Many people’s to-do list is so long it doesn’t fit on the paper anymore.  When stress runs high, heaven help the person who calls up to ask where their report is at 7:00 in the evening! Instead of getting so close to the edge that we are toppled by the last straw, it helps to manage the expectations of other people upfront.  This includes setting realistic response times and refusing to commit to time frames that you know you can’t meet.  It is easier to tell people that you can’t meet their preferred deadline during the first conversation, rather than agreeing to the deadline, panicking as it gets closer, and letting someone down at the last minute.  It may feel hard in the moment, but over time, it will save you tremendous grief by setting proper expectations upfront.

It pays to be strategic.  If your boss gives you yet another piece of work, ask him or her what they would like you to de-prioritize so that you can complete the new assignment.  This simple question can remind the boss that there must be trade-offs, at least in terms of prioritization of work, if more is to be assigned.  The conversation about priorities and shifted deadlines also helps to put you and your boss on the same page as to what is the most important piece of work to complete. You are much likely to keep your boss happy if you agree on what is most critical to finish.

Managing Expectations of Yourself

When we think of “managing expectations,” we don’t often consider the application of the phrase to ourselves. But it’s a cliché that we are our own worst critic. When we don’t live up to our own expectations, we may punish ourselves more than anyone at work ever could without being arrested.  Managing your expectations of yourself is critical for your long-term success. 

How do you manage your expectations of yourself?  Start by being realistic about what can be done in the time available. Don’t use the best-case scenario as the starting point for what you’ll be able to accomplish.  Builders often buy 10% more tile or trim than they calculate that they’ll need, simply because in life and in sawing materials, we sometimes miss the mark.  Build time in to be interrupted, or for a fire to flare up. 
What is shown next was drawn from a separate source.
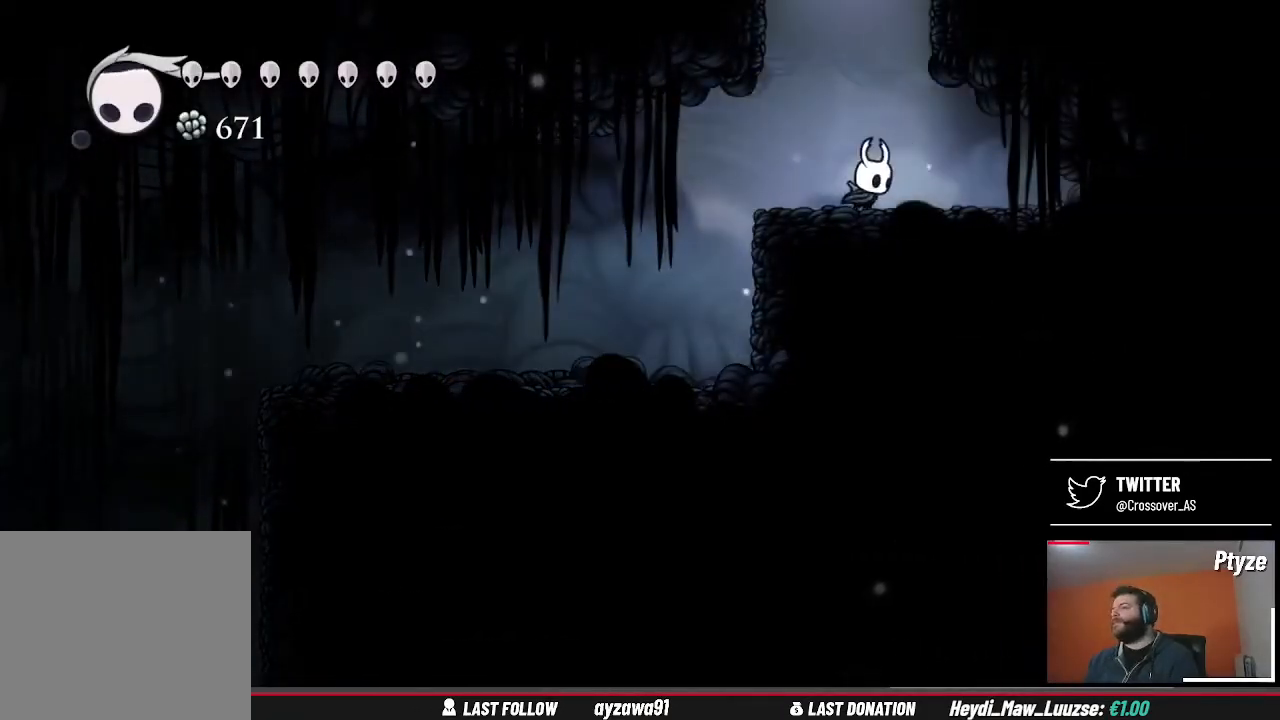
{"buttons": [], "left_stick": "left", "right_stick": "center", "events": [[167, "X", "down"], [300, "X", "up"], [400, "left_stick", "left"]]}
One of my friends has a cartoon on her fridge that says, “I think I’ll try to accomplish something today.  Like getting through it.”  Keep your expectations of what is possible in check.

Under-promising and Over-delivering

One of the best things about managing the expectations of others and yourself is that you allow for the opportunity to under-promise and over-deliver.  Business owners are told to “surprise and delight” their customers to earn their long-term loyalty.  By setting expectations properly in the beginning, you allow yourself the opportunity to surprise and delight.  At that point, the worst-case scenario is living up to the expectations you set to begin with, which is a very good outcome regardless.